The model means Keene High School could eventually eliminate GPA, class rank and traditional grading.

Elsie H. “Talu” Robertson of Keene died July 4 at the age of 80.

She was influential in shaping the region and state’s child abuse and juvenile justice programs and educational policies.

She also served as a guiding force in the development of the N.H. Division for Children, Youth and Families.

Peterborough officials have scheduled a rehearing for a zoning amendment voters approved in May.

The move comes after a local shooting range challenged the change as having not been adequately explained to voters.

It included a provision restricting shooting ranges to indoor facilities, which was not made clear on the ballot.

THURSDAY, July 11

The state says a man who promised high- paying jobs in Swanzey must pay those who actually signed on.

Angelo Nastovski, owner of BetterBone Inc., announced great plans for the former Homestead Woolen Mill that never materialized.

The state last week fined him $2,300 and ordered him to pay back wages to three women who worked for him.

The vision for a proposed “arts and culture corridor” in downtown Keene is getting clearer.

Jack Dugan, president of Monadnock Economic Development Corp., outlined the Byzantine financing behind the project Wednesday.

He said a charrette is planned for the fall to gather public input on the $30 million plan.

Keene and area towns are unsure of the implications of proposed state water-pollution regulations.

The rules would set drinking water and groundwater standards for certain PFAS chemicals.

Studies have linked prolonged exposure to particular PFAS compounds to health problems.

FRIDAY, July 12

A proposal to implement campaign finance reporting for mayoral candidates took a step forward Thursday night.

A City Council panel narrowly recommended drafting an ordinance to impose such requirements.

But City Clerk Patricia Little told the committee an ordinance can’t be put in place by this November’s election.

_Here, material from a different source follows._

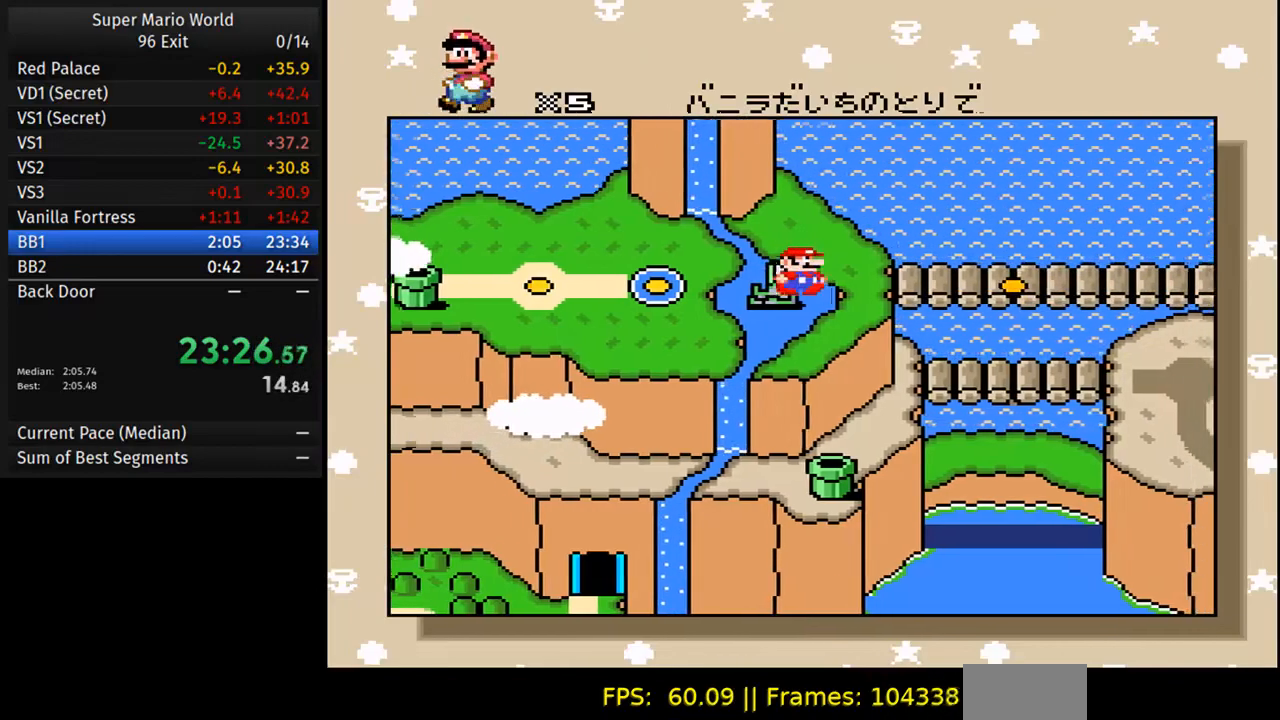
{"buttons": ["A"], "events": [[67, "B", "down"], [100, "A", "up"], [167, "A", "down"], [167, "B", "up"], [300, "B", "down"], [317, "A", "up"], [367, "B", "up"], [400, "A", "down"]]}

A plan to build a gas station, store and Dunkin’ Donuts in Winchester is headed back to the N.H. Supreme Court.

It’s the third time over seven years the development proposed for the intersection of Routes 10, 78 and 119 has been brought to the state’s high court.

The appeal from the nearby Kulick’s Market focuses on traffic flow to and from Route 10.

A divided Rindge Board of Selectmen has opted to let go of Town Administrator Joe Byk.

Byk, a former longtime Peterborough selectman, has been the town administrator in Rindge for three years.

The board voted 2-1 not to renew his contract, in a closed-door session July 3.